A primer in Immunology

Immunology is generally not a student favourite. This is in part because it is probably the most acronym ridden subject in the already acronym overloaded biomedical scientific world, and it has the most obscure new vocabulary to learn. That said the immune system itself is remarkable, and it is a shame that revealing its wonders to the world is frequently so painfully done. It is a subject for another day that University staff are recruited mainly for the research glamour (and cash) they bring to their Departments and that many seem to have little or no formal training in teaching. Do ask the next Medical Student you meet if you doubt this.

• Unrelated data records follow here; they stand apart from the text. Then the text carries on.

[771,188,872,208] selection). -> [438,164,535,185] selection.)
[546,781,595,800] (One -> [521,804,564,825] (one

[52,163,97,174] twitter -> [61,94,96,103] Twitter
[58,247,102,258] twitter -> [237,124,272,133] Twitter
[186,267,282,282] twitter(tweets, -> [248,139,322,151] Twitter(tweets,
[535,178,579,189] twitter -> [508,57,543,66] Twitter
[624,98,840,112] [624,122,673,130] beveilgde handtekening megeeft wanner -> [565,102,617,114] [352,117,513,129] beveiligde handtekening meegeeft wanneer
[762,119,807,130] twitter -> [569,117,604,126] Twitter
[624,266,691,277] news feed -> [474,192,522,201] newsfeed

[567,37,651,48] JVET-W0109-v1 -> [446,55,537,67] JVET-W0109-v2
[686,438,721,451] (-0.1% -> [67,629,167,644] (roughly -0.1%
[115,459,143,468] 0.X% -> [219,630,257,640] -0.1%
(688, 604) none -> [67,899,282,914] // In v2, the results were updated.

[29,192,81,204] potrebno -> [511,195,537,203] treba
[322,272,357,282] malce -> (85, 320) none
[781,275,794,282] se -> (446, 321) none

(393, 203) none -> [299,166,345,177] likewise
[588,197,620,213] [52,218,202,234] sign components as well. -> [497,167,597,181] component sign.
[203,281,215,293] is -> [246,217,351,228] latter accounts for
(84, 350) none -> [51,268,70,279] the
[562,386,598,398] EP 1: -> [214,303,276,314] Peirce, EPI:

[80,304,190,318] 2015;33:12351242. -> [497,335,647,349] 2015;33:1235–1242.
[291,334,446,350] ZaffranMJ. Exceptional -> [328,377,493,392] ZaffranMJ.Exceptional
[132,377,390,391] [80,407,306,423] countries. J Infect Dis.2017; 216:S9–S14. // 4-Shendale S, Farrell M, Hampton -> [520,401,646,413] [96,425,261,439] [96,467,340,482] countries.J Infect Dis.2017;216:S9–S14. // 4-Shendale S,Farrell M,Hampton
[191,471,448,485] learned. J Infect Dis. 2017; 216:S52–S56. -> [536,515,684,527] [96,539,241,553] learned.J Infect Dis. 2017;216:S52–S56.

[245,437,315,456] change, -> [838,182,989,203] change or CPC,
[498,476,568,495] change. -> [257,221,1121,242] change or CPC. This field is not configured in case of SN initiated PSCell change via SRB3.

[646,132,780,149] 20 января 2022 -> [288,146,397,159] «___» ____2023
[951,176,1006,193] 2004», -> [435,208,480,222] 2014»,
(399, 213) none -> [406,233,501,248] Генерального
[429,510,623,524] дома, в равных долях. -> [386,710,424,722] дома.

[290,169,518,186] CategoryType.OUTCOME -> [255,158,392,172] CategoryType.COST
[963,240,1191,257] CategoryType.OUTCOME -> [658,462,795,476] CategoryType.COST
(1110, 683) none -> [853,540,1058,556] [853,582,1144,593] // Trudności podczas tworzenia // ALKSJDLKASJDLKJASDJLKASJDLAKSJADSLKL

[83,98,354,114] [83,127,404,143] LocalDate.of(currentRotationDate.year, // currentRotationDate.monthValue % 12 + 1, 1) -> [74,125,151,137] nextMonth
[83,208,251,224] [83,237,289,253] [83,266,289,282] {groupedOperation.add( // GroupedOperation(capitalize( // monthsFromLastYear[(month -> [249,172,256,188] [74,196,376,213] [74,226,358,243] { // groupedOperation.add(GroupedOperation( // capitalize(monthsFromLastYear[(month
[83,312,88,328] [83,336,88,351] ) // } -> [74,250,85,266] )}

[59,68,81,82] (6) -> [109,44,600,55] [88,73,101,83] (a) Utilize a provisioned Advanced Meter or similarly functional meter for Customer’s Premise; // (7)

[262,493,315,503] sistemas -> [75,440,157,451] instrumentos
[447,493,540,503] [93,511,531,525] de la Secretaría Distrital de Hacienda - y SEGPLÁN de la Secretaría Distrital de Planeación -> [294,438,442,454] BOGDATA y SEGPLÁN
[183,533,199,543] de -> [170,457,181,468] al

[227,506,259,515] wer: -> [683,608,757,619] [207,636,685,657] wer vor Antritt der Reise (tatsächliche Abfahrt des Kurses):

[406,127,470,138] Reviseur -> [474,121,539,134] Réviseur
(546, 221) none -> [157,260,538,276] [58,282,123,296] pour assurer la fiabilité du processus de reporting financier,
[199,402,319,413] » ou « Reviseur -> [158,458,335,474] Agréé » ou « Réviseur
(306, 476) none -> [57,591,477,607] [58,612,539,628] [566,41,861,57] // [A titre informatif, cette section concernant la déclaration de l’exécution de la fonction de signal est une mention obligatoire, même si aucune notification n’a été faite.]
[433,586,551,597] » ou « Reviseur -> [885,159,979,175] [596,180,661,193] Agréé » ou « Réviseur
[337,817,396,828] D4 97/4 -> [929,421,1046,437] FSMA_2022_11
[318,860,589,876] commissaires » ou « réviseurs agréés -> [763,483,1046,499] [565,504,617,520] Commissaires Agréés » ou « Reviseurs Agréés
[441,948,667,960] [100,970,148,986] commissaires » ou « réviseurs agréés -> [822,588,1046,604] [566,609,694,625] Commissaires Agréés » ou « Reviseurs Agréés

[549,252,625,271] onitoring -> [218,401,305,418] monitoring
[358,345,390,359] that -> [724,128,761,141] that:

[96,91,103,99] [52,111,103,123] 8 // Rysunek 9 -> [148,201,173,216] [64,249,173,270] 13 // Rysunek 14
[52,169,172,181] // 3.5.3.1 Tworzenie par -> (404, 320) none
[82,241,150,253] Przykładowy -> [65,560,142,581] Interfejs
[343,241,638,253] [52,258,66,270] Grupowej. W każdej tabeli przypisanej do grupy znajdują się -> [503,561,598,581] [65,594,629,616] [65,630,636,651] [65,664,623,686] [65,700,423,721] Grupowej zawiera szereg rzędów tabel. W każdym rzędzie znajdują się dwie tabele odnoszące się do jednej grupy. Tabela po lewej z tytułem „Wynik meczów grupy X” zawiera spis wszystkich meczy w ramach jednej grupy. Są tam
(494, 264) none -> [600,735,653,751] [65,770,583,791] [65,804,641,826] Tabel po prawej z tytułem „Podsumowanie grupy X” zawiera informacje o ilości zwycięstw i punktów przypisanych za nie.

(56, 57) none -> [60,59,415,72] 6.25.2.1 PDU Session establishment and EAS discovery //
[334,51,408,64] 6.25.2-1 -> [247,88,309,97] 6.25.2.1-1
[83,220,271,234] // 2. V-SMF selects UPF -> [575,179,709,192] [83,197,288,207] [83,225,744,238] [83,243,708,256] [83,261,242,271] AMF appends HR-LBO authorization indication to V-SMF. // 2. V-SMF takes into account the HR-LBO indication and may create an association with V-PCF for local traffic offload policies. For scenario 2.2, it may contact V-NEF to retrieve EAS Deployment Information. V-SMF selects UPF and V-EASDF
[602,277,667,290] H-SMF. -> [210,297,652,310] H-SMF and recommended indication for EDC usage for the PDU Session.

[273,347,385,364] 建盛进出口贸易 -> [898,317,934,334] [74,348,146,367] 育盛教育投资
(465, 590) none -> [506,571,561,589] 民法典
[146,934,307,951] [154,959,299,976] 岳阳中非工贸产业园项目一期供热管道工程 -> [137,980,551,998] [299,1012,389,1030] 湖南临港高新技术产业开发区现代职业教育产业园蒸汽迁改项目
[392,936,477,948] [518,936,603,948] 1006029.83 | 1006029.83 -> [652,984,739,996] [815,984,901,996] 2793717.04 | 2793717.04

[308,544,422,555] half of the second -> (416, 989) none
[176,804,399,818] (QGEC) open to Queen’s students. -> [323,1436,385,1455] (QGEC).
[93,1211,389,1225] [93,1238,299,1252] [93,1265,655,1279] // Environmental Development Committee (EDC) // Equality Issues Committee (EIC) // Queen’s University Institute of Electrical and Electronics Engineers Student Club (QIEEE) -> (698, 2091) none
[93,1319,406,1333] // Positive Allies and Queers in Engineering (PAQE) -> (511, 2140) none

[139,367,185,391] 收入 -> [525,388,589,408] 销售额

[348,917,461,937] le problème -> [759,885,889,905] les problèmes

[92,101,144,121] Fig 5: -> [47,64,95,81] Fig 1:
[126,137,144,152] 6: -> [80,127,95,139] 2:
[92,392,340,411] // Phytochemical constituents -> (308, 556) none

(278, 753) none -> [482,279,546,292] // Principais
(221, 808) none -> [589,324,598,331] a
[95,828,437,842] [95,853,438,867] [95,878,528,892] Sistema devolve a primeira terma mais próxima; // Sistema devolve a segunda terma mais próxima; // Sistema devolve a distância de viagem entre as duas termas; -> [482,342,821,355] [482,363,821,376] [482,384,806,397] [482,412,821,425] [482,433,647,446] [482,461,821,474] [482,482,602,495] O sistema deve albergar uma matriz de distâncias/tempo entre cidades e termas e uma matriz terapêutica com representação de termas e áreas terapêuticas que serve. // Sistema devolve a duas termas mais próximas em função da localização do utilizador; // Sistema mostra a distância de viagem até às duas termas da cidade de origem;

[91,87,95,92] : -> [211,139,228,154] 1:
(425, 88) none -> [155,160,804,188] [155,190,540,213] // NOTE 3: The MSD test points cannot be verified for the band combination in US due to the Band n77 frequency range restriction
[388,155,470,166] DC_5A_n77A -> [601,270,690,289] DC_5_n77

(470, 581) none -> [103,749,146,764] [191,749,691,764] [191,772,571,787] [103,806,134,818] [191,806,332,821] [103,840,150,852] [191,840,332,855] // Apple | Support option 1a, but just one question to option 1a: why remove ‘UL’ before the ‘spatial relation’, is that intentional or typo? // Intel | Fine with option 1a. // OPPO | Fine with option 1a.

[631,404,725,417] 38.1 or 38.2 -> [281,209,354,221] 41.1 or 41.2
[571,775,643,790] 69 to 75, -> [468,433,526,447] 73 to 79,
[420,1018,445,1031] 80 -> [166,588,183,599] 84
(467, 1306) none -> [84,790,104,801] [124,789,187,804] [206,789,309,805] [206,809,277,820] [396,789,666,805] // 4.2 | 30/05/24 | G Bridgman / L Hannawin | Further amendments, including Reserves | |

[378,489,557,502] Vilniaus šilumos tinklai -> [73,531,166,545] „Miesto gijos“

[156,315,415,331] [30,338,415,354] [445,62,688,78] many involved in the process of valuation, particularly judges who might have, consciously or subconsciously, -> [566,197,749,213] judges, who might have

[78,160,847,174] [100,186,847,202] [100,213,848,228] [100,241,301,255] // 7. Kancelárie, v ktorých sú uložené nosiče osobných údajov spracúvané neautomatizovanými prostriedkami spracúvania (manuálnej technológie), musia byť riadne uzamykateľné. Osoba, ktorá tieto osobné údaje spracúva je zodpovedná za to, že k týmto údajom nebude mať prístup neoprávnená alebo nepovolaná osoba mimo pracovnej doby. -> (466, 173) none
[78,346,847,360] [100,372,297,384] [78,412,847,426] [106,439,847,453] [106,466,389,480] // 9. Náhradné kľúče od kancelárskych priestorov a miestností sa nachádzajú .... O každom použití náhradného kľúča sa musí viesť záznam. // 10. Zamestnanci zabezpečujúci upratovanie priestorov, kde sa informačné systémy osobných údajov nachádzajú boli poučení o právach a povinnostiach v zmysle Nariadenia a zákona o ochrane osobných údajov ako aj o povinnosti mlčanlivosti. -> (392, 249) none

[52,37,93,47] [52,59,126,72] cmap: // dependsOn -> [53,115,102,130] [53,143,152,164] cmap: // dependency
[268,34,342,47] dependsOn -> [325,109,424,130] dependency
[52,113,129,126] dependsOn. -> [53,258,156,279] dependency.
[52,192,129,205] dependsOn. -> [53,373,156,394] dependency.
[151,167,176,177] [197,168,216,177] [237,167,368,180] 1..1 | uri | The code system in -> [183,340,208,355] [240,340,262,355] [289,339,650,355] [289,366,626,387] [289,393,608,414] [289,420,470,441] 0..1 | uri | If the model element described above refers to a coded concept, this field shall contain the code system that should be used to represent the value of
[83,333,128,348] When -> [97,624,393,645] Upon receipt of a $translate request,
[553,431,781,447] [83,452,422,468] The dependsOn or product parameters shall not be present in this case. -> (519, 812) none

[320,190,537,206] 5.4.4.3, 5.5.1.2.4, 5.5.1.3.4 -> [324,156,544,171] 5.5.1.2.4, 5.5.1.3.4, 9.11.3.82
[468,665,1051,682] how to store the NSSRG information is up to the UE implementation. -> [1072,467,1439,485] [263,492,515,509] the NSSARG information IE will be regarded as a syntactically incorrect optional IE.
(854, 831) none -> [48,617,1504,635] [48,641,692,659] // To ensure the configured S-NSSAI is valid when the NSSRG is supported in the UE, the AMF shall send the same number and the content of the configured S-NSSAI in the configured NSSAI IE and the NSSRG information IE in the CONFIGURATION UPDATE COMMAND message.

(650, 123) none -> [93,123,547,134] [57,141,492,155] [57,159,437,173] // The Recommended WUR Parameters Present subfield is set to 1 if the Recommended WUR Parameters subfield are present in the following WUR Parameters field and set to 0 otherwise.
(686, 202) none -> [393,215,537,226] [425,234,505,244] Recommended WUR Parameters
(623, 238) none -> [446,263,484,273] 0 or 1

Our immune system protects us from the many microbes that wish to infect us. There are around 1,400 that have so far been documented as causing infections in humans. It also has some protective benefit against cancers but this is a spin-off since it didn’t evolve for that purpose.

Broadly our immune is divided into two systems, the innate and the adaptive.

The innate immune system is what keeps us all infection free day-to-day and provides a hugely effective barrier to microbes crossing the skin or gut to get into our blood or tissues. It is a diverse ‘system’ including antiseptic substances in tears, the fact we shed skin scales (and their adherent bugs), the cough reflex; we have protective proteins on our skin and in our blood and we also have cells, phagocytes that eat invading microbes. External damage, heat, trauma etc. triggers an ‘inflammatory’ response in the innate immune system with the well-known features of redness, heat, swelling and pain (rubor, tumor, calor and dolor as described by Celsus). Think of sunburn and you get the basic idea. This response helps amplify the ability of the innate system to clear infection, should it be part of the damage. The innate immune system is remarkably powerful and it is all there is to protect animals other than vertebrates. It is undoubtedly the reason why it is so hard to catch HIV, at least by sexual contact, as the innate defences stop the virus getting in. Its limitation is that it does not change. The response is exactly the same the first and the thousandth time that you meet a damaging stimulus or a dangerous bug.

The adaptive immune system is the icing on the cake for vertebrates and is at its most sophisticated in humans. It is without doubt one reason, along with our complex brains and opposable thumbs, for our success as a species. The adaptive system is just that. Once it has encountered a bug it remembers it and next time the same one arrives, the antibodies and the killer cells which were selected as being the best to defend us when they first met the danger are already primed. They respond faster the second (and subsequent) times and get better and better at their defensive role.

In carrying out their attacks on the repeated attempts at invasion by microbes they recruit some of the innate system too including some of the proteins and hormones that activate defences more generally. It is these, substances such as interferon, that make us feel ill when we have infections like ‘flu. Much of the adaptive immune response takes place in lymph nodes, often inaccurately termed ‘glands’ which occur at junctional bottlenecks such as where the arms and legs join the body, the armpit and groin. If there is an immune response locally they can get swollen which stretches their outer capsule causing discomfort.

Thus it is today after my third rabies vaccination yesterday that my innate system set up the same painful response at the site of injection that it did the first two times. The injection site swelled up and it is now going down.
My adaptive immune system however was, after two previous encounters, on a hair trigger. In the words of Goldfinger to James Bond, my adaptive response has said this is not a first encounter (happenstance), nor is it coincidence (a second encounter) but clearly enemy action (a third). This is perhaps a long-winded and tortuous way of leading up to the fact that today I feel generally unwell and have a swollen painful lump under my arm. I can tell you why though and perhaps it explains to those to whom immunology is a dark art why the same happens to them. There is a mysterious reassurance to knowing what is going on and having a label for it – a diagnosis – something that people often seem to crave more than a cure.

At £42 per shot the rabies vaccine is not cheap, but it is paradoxically encouraging that I feel like this because £126 is peanuts if my adaptive immune system responds to the usually fatal rabies virus this violently – should they ever meet.